*** Opening Material supplied ***

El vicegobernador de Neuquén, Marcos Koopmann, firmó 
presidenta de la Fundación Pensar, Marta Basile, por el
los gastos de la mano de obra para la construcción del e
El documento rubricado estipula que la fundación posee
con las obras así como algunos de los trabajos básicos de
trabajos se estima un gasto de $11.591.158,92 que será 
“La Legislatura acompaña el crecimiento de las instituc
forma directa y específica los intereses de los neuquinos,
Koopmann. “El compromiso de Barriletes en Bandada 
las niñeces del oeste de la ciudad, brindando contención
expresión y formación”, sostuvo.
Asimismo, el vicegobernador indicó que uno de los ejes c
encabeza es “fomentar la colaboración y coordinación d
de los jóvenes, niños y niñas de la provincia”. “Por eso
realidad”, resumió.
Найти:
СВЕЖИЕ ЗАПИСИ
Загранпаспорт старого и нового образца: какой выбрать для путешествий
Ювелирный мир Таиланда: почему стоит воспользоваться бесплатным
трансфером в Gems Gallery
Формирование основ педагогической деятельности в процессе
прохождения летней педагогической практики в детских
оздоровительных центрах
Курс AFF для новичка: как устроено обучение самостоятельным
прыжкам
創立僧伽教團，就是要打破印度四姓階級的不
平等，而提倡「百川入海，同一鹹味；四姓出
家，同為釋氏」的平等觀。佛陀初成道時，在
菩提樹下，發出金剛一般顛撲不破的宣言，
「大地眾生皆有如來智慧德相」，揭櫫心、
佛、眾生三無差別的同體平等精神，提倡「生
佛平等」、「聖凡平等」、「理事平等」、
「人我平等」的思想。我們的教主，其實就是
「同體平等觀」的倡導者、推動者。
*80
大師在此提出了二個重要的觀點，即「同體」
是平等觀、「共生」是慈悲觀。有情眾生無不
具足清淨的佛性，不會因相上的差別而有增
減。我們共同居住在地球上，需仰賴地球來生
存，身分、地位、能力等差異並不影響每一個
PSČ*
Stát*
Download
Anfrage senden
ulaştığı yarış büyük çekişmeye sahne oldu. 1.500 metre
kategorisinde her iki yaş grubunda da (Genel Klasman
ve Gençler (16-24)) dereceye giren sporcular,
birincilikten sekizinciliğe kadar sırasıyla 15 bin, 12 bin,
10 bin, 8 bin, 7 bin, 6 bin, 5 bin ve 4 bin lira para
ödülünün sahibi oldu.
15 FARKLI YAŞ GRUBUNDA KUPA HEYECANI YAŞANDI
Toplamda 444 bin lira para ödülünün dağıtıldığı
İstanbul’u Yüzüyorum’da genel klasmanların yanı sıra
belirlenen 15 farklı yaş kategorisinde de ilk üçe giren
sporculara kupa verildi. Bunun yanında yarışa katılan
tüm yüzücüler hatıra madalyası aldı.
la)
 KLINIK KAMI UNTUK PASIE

*** Closing Material supplied ***

Problem details
When you answer, set down the entries above precisely as they read.

Reply
El vicegobernador de Neuquén, Marcos Koopmann, firmó 
presidenta de la Fundación Pensar, Marta Basile, por el
los gastos de la mano de obra para la construcción del e
El documento rubricado estipula que la fundación posee
con las obras así como algunos de los trabajos básicos de
trabajos se estima un gasto de $11.591.158,92 que será 
“La Legislatura acompaña el crecimiento de las instituc
forma directa y específica los intereses de los neuquinos,
Koopmann. “El compromiso de Barriletes en Bandada 
las niñeces del oeste de la ciudad, brindando contención
expresión y formación”, sostuvo.
Asimismo, el vicegobernador indicó que uno de los ejes c
encabeza es “fomentar la colaboración y coordinación d
de los jóvenes, niños y niñas de la provincia”. “Por eso
realidad”, resumió.
Найти:
СВЕЖИЕ ЗАПИСИ
Загранпаспорт старого и нового образца: какой выбрать для путешествий
Ювелирный мир Таиланда: почему стоит воспользоваться бесплатным
трансфером в Gems Gallery
Формирование основ педагогической деятельности в процессе
прохождения летней педагогической практики в детских
оздоровительных центрах
Курс AFF для новичка: как устроено обучение самостоятельным
прыжкам
創立僧伽教團，就是要打破印度四姓階級的不
平等，而提倡「百川入海，同一鹹味；四姓出
家，同為釋氏」的平等觀。佛陀初成道時，在
菩提樹下，發出金剛一般顛撲不破的宣言，
「大地眾生皆有如來智慧德相」，揭櫫心、
佛、眾生三無差別的同體平等精神，提倡「生
佛平等」、「聖凡平等」、「理事平等」、
「人我平等」的思想。我們的教主，其實就是
「同體平等觀」的倡導者、推動者。
*80
大師在此提出了二個重要的觀點，即「同體」
是平等觀、「共生」是慈悲觀。有情眾生無不
具足清淨的佛性，不會因相上的差別而有增
減。我們共同居住在地球上，需仰賴地球來生
存，身分、地位、能力等差異並不影響每一個
PSČ*
Stát*
Download
Anfrage senden
ulaştığı yarış büyük çekişmeye sahne oldu. 1.500 metre
kategorisinde her iki yaş grubunda da (Genel Klasman
ve Gençler (16-24)) dereceye giren sporcular,
birincilikten sekizinciliğe kadar sırasıyla 15 bin, 12 bin,
10 bin, 8 bin, 7 bin, 6 bin, 5 bin ve 4 bin lira para
ödülünün sahibi oldu.
15 FARKLI YAŞ GRUBUNDA KUPA HEYECANI YAŞANDI
Toplamda 444 bin lira para ödülünün dağıtıldığı
İstanbul’u Yüzüyorum’da genel klasmanların yanı sıra
belirlenen 15 farklı yaş kategorisinde de ilk üçe giren
sporculara kupa verildi. Bunun yanında yarışa katılan
tüm yüzücüler hatıra madalyası aldı.
la)
 KLINIK KAMI UNTUK PASIE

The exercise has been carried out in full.